▶ _ACTIVITY_
Copy each line of the data below exactly, leaving out pictures.

[Bounding box prediction data]
§

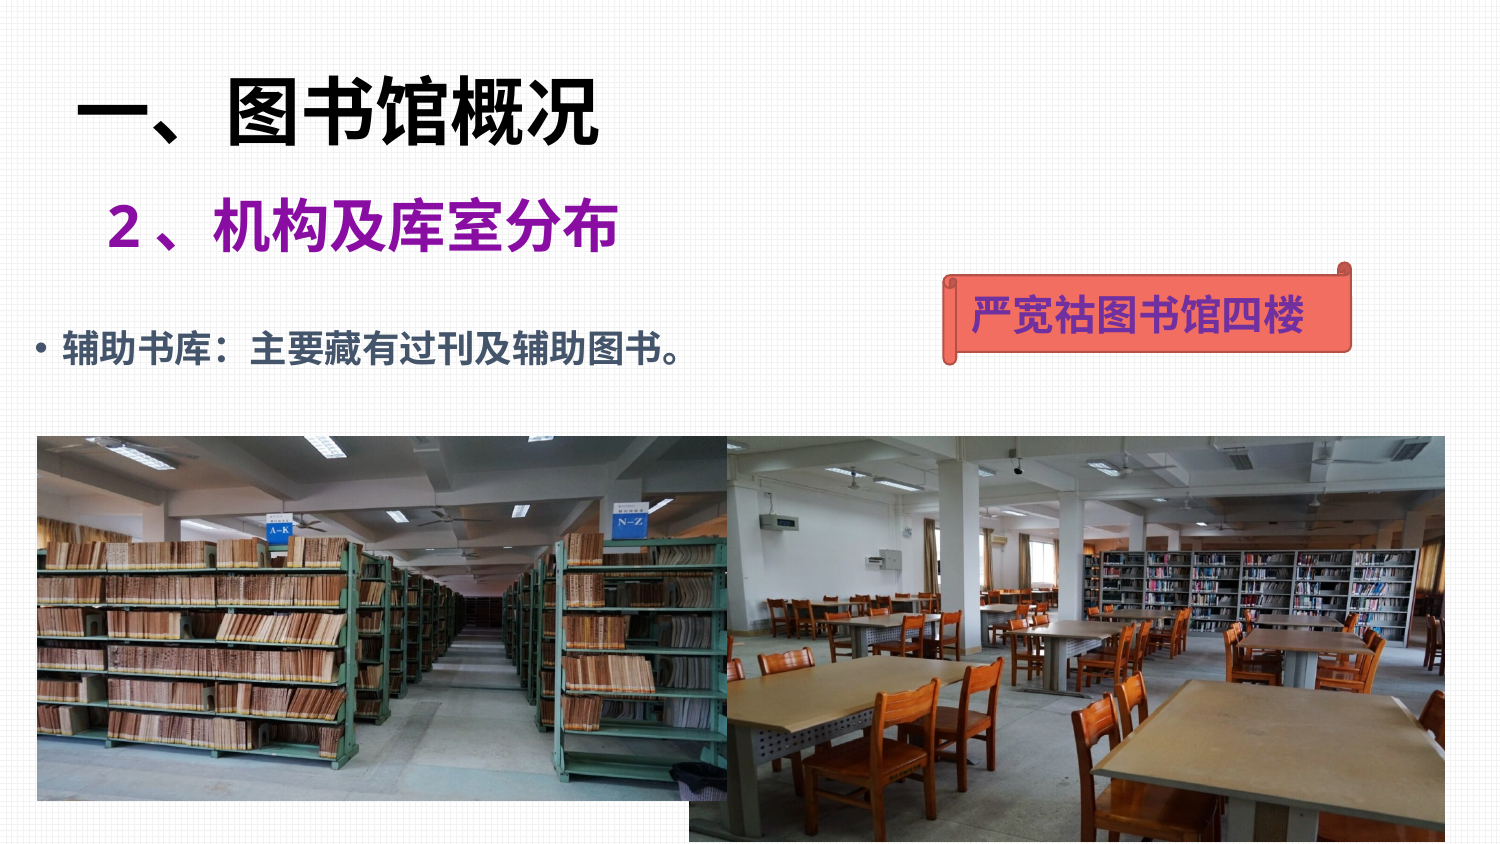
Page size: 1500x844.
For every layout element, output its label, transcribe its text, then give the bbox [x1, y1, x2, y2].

text_box 一、图书馆概况 [60, 47, 1411, 172]
list 辅助书库：主要藏有过刊及辅助图书。 [23, 321, 815, 408]
picture [37, 436, 1445, 842]
text_box 2、机构及库室分布 [92, 181, 655, 276]
text_box 严宽祜图书馆四楼 [942, 261, 1353, 366]
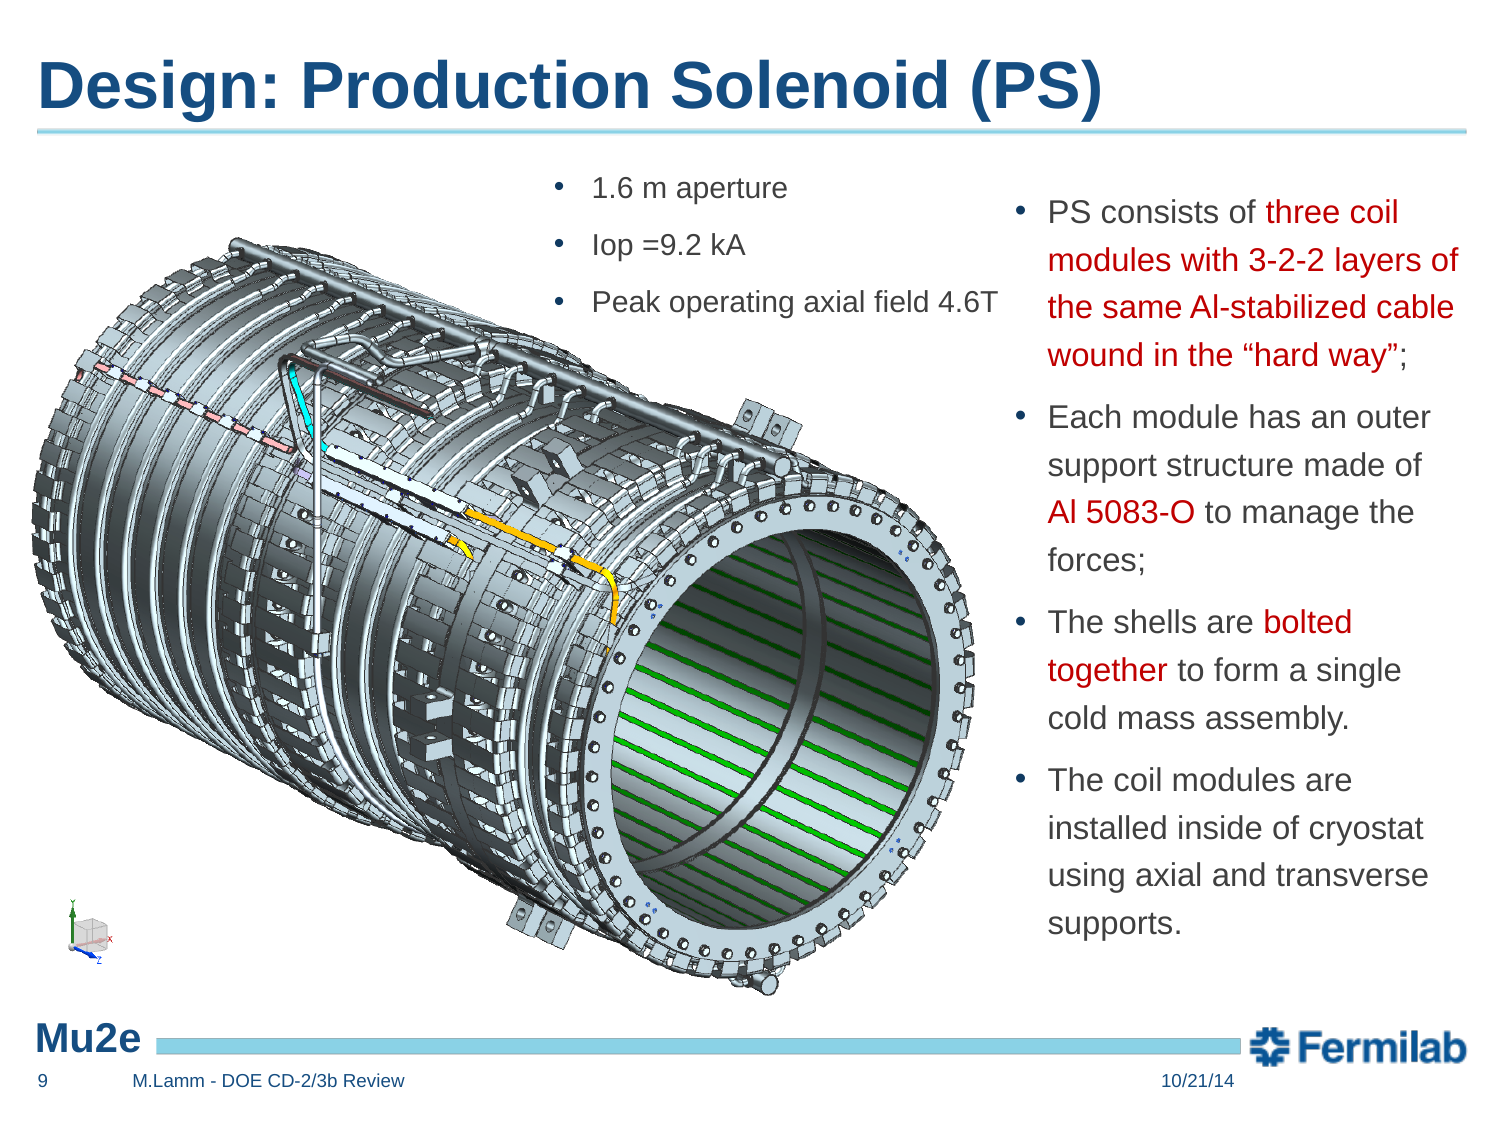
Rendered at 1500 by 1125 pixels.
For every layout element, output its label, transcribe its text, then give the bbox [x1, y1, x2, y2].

slide_number 9 [37, 1068, 111, 1109]
title Design: Production Solenoid (PS) [37, 17, 1463, 123]
picture [24, 230, 979, 1001]
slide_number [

§

▶ _EXPECTED ANSWER_
Page size: 1500x844.
For every layout element, output its label, transcribe its text, then give the bbox [x1, y1, x2, y2].

text_box 一、图书馆概况 [60, 47, 1411, 172]
list 辅助书库：主要藏有过刊及辅助图书。 [23, 321, 815, 408]
picture [37, 436, 1445, 842]
text_box 2、机构及库室分布 [92, 181, 655, 276]
text_box 严宽祜图书馆四楼 [942, 261, 1353, 366]
Rendered at 1500 by 1125 pixels.
For every layout element, output its label, transcribe its text, then give the bbox [x1, y1, x2, y2].

slide_number 9 [37, 1068, 111, 1109]
title Design: Production Solenoid (PS) [37, 17, 1463, 123]
picture [24, 230, 979, 1001]
slide_number [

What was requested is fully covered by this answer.